| PROBLEM STATEMENT |
Search each line below for the word "paths" and list those that contain it.

| MATERIAL FOR THE TASK |
== Segment start ==
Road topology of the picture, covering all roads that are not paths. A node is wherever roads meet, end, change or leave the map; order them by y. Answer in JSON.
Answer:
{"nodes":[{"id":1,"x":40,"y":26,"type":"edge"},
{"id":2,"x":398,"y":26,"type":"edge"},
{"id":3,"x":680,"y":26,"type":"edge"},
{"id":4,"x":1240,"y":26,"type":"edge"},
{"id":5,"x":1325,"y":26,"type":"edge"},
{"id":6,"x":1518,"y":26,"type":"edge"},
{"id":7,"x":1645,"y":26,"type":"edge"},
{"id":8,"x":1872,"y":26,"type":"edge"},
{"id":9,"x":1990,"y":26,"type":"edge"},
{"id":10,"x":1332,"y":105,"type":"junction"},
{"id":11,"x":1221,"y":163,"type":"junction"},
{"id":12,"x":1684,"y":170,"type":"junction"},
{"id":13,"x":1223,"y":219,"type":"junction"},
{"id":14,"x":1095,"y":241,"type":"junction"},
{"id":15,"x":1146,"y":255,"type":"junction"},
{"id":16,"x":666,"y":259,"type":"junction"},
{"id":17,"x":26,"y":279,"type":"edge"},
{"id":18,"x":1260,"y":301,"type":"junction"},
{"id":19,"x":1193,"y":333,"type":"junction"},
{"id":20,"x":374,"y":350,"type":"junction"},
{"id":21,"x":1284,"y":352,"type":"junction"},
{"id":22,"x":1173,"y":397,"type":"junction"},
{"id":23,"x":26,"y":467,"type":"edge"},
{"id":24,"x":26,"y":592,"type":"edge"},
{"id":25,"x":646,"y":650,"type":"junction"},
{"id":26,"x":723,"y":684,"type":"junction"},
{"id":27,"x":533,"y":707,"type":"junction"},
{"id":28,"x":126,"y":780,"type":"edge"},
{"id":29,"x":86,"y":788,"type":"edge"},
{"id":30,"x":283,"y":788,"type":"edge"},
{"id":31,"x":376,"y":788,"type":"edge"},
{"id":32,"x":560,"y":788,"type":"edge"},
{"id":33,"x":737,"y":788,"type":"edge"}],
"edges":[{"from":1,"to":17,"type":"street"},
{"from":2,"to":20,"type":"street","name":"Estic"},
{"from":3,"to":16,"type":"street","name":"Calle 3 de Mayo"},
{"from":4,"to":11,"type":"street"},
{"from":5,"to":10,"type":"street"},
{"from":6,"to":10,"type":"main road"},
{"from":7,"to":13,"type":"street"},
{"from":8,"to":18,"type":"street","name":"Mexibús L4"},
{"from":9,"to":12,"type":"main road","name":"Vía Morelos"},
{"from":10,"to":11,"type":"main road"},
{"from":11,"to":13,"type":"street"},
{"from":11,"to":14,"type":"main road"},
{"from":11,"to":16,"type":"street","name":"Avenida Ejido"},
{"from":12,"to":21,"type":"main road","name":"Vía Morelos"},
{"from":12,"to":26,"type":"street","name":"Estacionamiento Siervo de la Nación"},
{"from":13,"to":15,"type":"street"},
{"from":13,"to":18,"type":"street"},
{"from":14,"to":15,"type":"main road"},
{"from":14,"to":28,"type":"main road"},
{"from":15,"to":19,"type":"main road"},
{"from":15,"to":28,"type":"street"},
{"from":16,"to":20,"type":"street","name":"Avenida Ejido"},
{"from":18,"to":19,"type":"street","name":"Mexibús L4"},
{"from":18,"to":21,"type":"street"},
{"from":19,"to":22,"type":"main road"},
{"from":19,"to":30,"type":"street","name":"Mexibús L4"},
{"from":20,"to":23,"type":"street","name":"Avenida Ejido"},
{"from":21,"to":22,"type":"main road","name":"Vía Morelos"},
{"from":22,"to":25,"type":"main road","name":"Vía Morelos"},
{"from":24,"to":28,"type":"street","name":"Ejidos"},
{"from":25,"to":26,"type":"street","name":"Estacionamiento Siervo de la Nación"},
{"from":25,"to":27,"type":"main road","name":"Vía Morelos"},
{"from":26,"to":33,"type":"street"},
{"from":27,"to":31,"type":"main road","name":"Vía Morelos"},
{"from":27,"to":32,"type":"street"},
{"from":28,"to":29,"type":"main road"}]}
== Segment end ==
== Segment start ==
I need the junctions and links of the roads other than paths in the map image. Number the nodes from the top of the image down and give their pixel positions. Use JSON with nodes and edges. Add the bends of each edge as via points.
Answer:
== Segment end ==
== Segment start ==
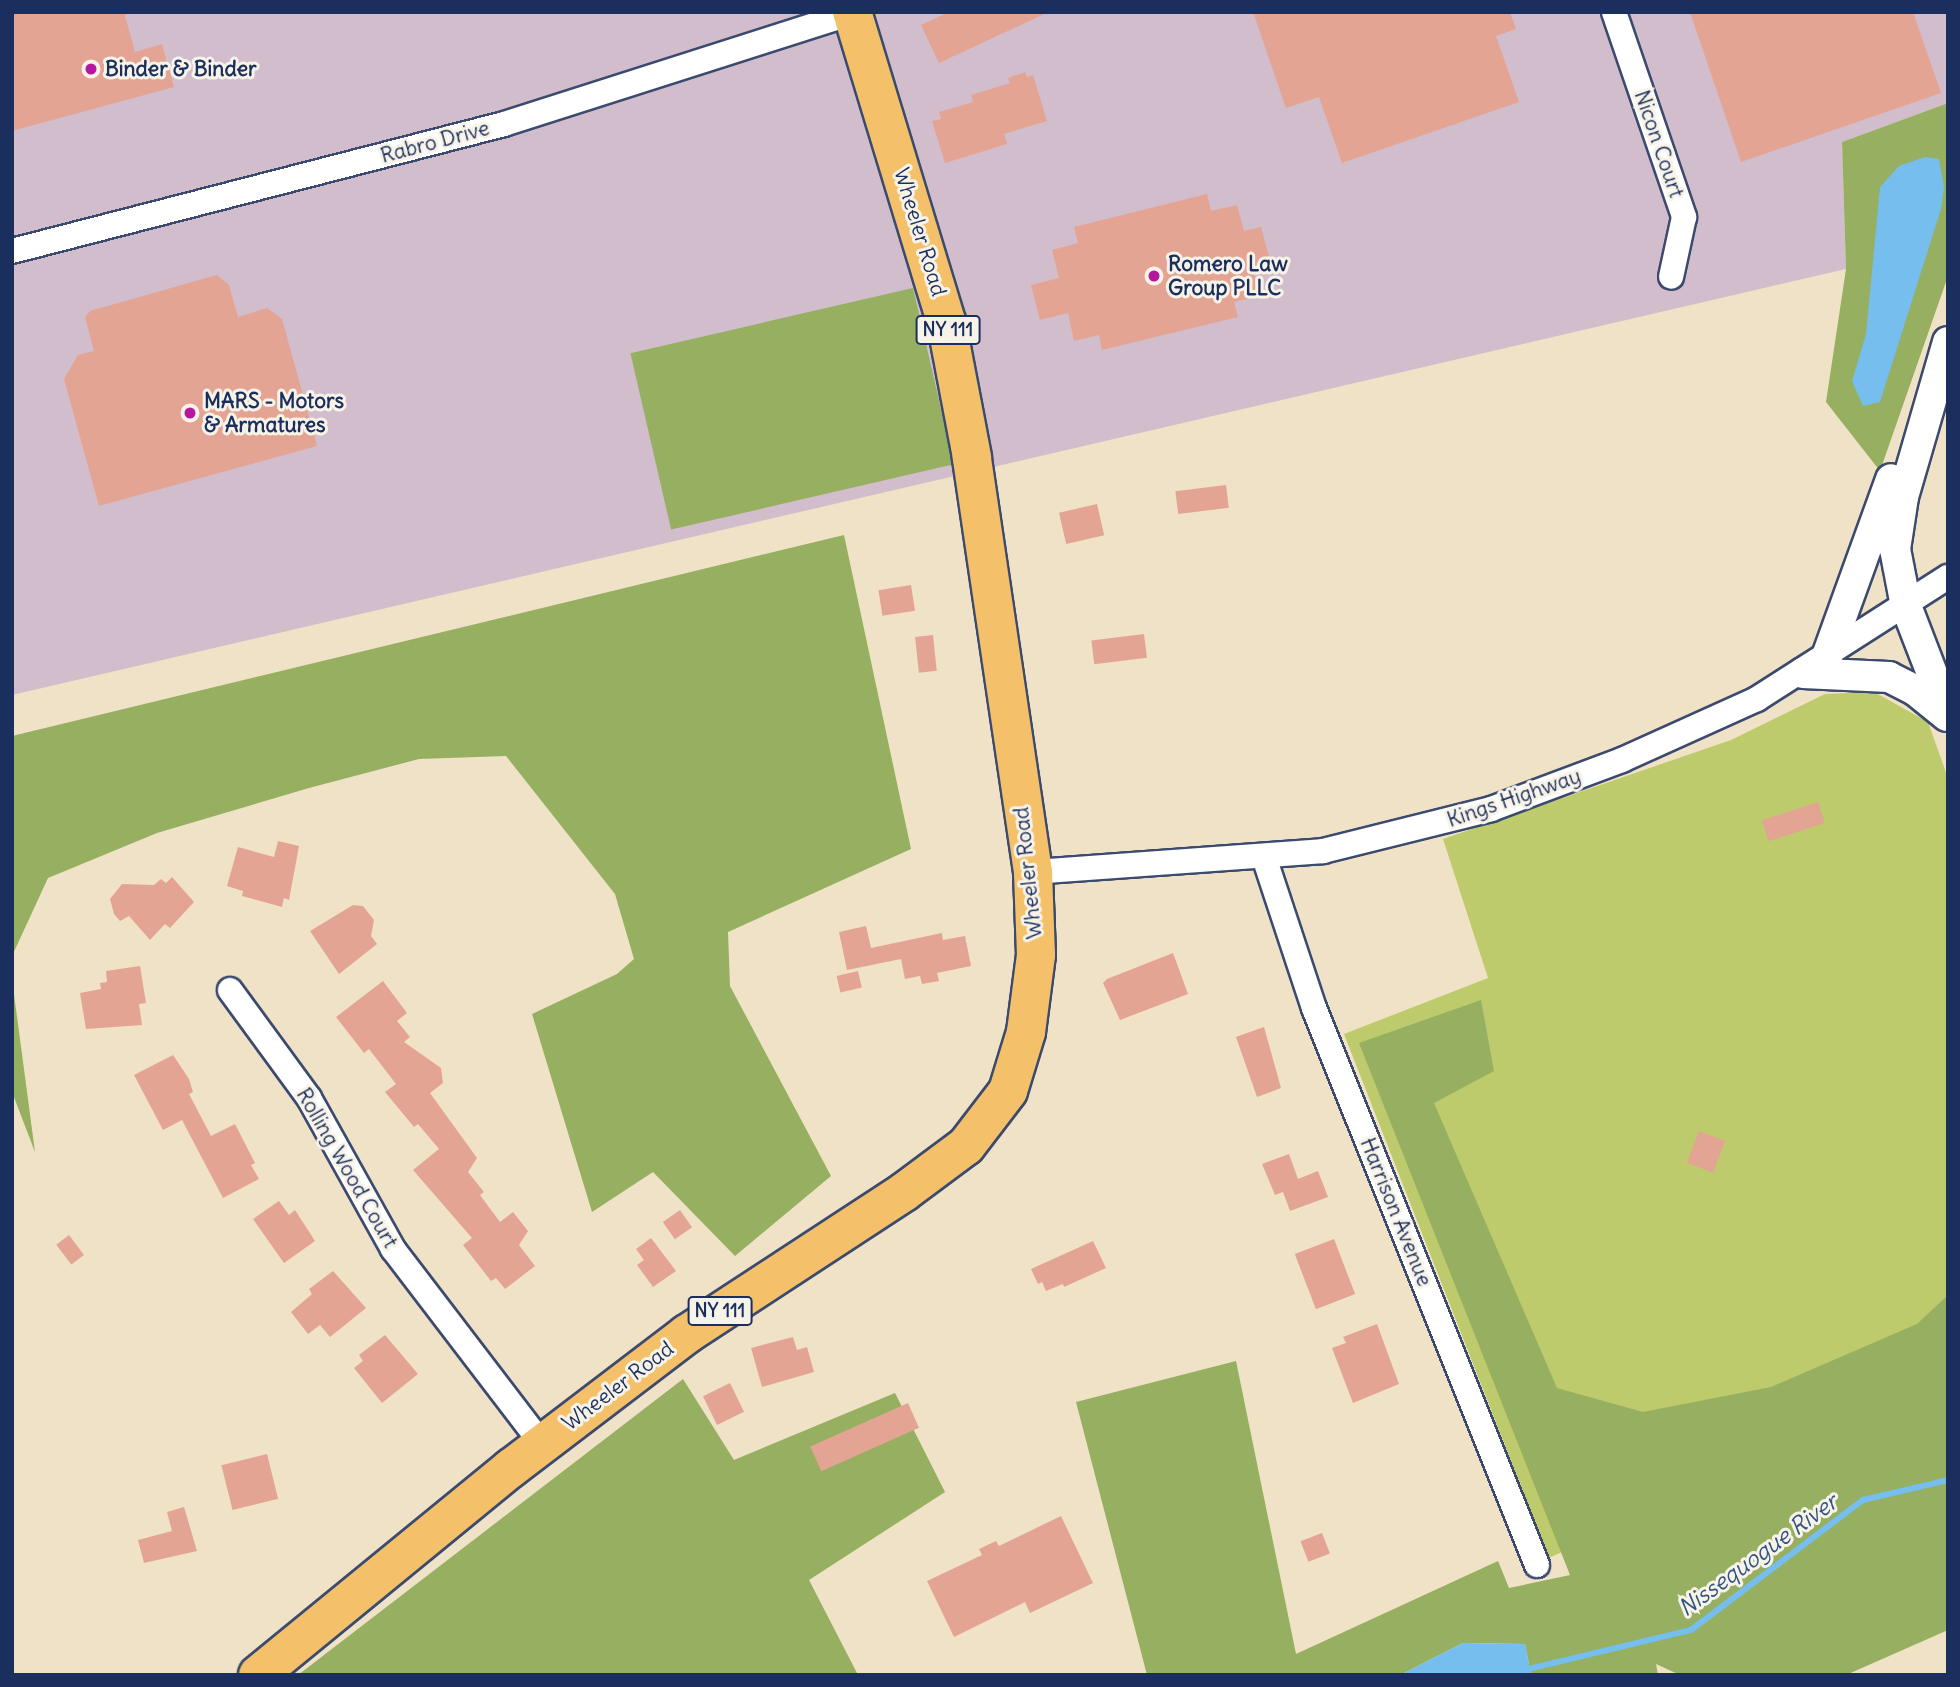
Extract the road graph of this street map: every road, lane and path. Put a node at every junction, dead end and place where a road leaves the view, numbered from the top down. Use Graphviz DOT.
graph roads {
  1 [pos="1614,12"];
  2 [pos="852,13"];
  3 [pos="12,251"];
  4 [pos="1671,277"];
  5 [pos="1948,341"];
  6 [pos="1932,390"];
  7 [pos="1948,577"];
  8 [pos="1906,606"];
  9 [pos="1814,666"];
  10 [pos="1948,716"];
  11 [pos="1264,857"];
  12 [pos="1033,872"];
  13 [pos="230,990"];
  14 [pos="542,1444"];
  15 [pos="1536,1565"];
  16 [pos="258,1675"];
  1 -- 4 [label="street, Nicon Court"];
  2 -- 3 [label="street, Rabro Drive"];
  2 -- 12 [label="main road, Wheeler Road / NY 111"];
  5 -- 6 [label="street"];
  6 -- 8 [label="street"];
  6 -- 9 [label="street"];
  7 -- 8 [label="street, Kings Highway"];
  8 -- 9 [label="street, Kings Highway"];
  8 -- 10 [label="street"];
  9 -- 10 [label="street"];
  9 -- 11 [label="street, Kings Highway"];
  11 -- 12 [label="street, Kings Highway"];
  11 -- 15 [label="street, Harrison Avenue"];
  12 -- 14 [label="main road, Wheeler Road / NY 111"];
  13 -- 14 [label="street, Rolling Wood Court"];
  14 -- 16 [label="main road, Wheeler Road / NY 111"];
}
== Segment end ==
| WRITTEN RESPONSE |
Road topology of the picture, covering all roads that are not paths. A node is wherever roads meet, end, change or leave the map; order them by y. Answer in JSON.
I need the junctions and links of the roads other than paths in the map image. Number the nodes from the top of the image down and give their pixel positions. Use JSON with nodes and edges. Add the bends of each edge as via points.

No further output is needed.